Exercise 5-15 from Spivak's Calculus on Manifolds I came across the following question (Exercise 5-15) in Spivak's Calculus on Manifolds and am not sure how to solve it.
Let $M$ be an $(n-1)$-dimensional manifold in $\mathbb{R}^n$. Let $M(\epsilon)$ be the set of end-points of normal vectors (in both directions) of length $\epsilon$ and suppose $\epsilon$ is small enough so that $M(\epsilon)$ is also an $(n-1)$-dimensional manifolds. Show that $M(\epsilon)$ is orientable (even if $M$ is not). What is $M(\epsilon)$ if $M$ is the Mobius strip?
I have thought about this problem for quite some time now and can't seem to figure it out. Also, how do we know that $M(\epsilon)$ is a manifold for sufficiently small $\epsilon$? Note that I am currently using Lee's Introduction to Smooth Manifolds, so any of the tools presented in that text can be used here.
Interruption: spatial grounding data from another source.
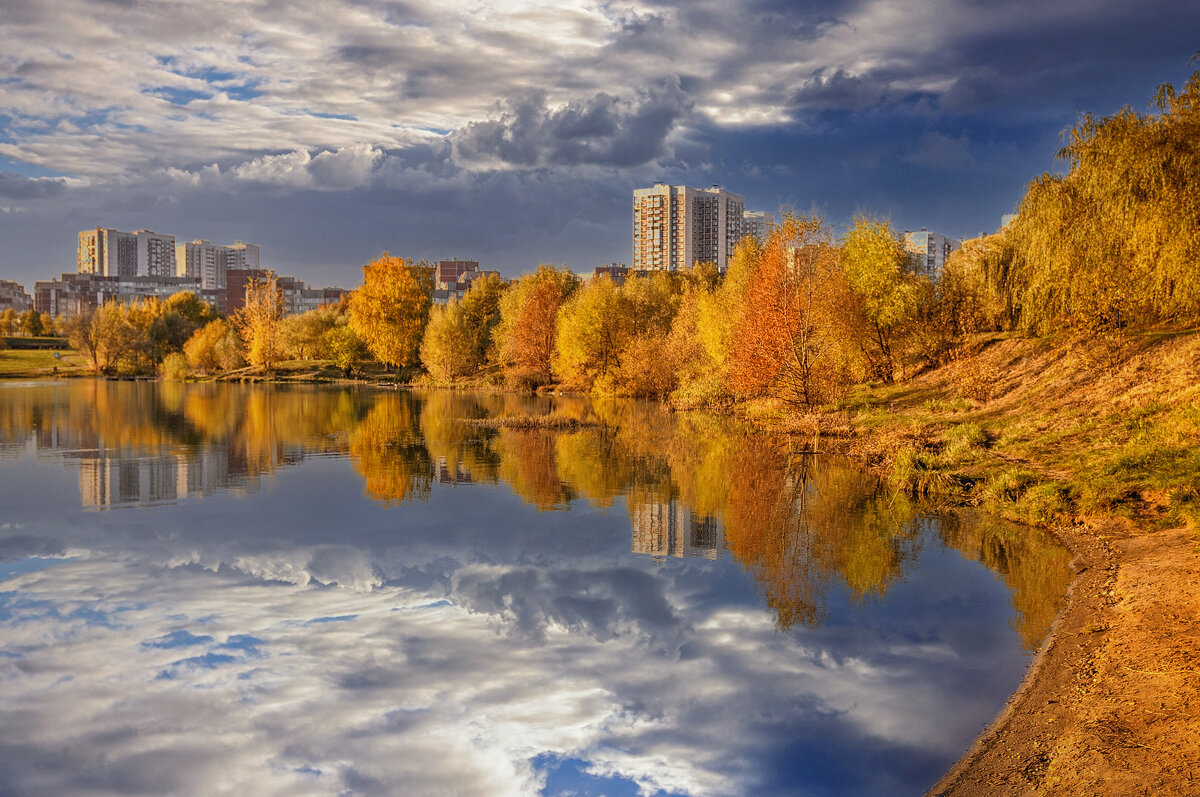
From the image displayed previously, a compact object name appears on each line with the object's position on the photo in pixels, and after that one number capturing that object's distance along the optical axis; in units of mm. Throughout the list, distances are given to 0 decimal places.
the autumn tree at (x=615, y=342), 54188
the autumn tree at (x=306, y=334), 87688
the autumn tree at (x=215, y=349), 82750
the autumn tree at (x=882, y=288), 38531
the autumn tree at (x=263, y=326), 81500
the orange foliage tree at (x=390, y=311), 76000
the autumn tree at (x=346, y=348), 80625
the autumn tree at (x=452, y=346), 70625
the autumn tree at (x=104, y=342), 84938
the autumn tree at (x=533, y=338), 64938
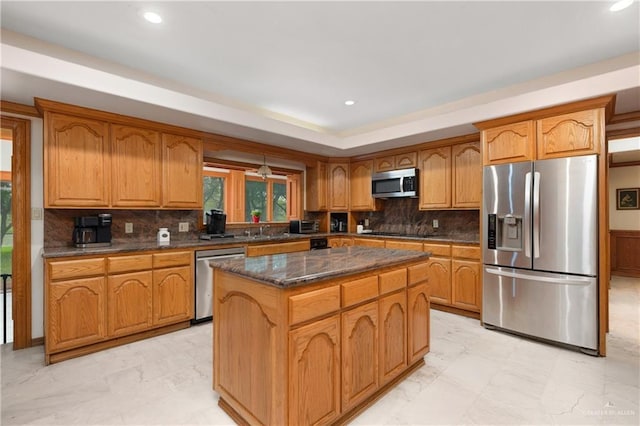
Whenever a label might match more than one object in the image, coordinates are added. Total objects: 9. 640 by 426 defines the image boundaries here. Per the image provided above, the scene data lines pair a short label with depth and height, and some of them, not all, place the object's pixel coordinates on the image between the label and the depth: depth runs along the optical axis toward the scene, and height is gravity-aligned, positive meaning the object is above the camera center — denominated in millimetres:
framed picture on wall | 6250 +241
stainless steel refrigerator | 2770 -378
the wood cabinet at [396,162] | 4664 +777
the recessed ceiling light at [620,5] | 2045 +1369
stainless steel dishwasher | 3463 -816
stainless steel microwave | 4566 +424
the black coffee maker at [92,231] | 3021 -183
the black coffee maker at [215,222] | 4035 -133
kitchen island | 1539 -708
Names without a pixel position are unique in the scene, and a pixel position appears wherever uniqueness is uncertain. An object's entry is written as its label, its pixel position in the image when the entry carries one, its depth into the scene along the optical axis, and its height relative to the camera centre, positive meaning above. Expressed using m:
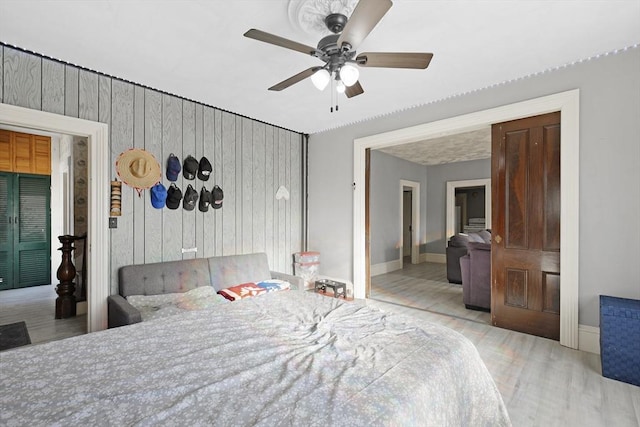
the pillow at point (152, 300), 2.77 -0.85
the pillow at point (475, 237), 5.48 -0.44
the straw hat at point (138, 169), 3.04 +0.48
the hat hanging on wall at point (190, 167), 3.46 +0.55
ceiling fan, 1.68 +1.02
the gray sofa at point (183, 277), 2.63 -0.72
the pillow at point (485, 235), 5.76 -0.42
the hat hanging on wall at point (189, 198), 3.47 +0.18
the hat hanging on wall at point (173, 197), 3.35 +0.19
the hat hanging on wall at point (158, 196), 3.25 +0.20
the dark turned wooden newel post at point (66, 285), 3.64 -0.91
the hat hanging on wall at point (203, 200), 3.61 +0.17
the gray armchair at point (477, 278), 3.79 -0.84
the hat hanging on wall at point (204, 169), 3.57 +0.55
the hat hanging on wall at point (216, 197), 3.71 +0.21
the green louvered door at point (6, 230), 4.91 -0.30
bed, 1.00 -0.68
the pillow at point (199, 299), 2.64 -0.82
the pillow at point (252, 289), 3.19 -0.86
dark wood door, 2.94 -0.12
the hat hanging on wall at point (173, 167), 3.33 +0.53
UPDATE: This seems to be almost the same thing as the oriented double covering presented in Lee's text. Can that be applied here?
 A: Presumably $M$ must be compact, since there are non-compact submanifolds of $\Bbb R^n$ for which $M(\epsilon)$ need not be a manifold for any $\epsilon > 0$ (for example, $\left\{\left(x, \sin\frac 1x\right)\ \middle|\ x > 0\right\}$ in $\Bbb R^2$).
But if $M$ is compact, then the curvature of $M$ is bounded and disparate parts of $M$ have a minimum separation. So if $\epsilon$ is small enough, the offset of $M$ by $\epsilon$ will neither pinch nor intersect itself.
$M(\epsilon)$ offsets $M$ by $\epsilon$ in either direction. If $M$ is orientable, then $M(\epsilon)$ will be two disjoint copies of $M$ (near copies - there is some distortion from the offset), which will each be orientable as well.
If $M$ is not orientable, then we can see what happens by considering the Möbius strip. When you offset it, the two sides meet at the twist, so $M(\epsilon)$ is connected. But whereas $M$ has only one twist, $M(\epsilon)$ has two twists, one on each side of the twist in $M$. A strip with two twists is orientable. Think of sliding a normal vector of length $\epsilon$ along the Möbius strip. The tip of the vector is a point of $M(\epsilon)$. If you slide the vector all the way around the strip, you come back to the starting point, but with the normal pointing in the opposite direction. This is why the strip is not orientable. But the tip of the vector in $M(\epsilon)$ has not returned to its starting point. It now lies on the part of $M(\epsilon)$ opposite of where it started. To get it back to its starting point, you have to move the vector around the strip a second time, so it points in the same direction again, as does the normal to $M(\epsilon)$ at its tip. This is why $M(\epsilon)$ remains orientable. The same thing holds for any unorientable manifold.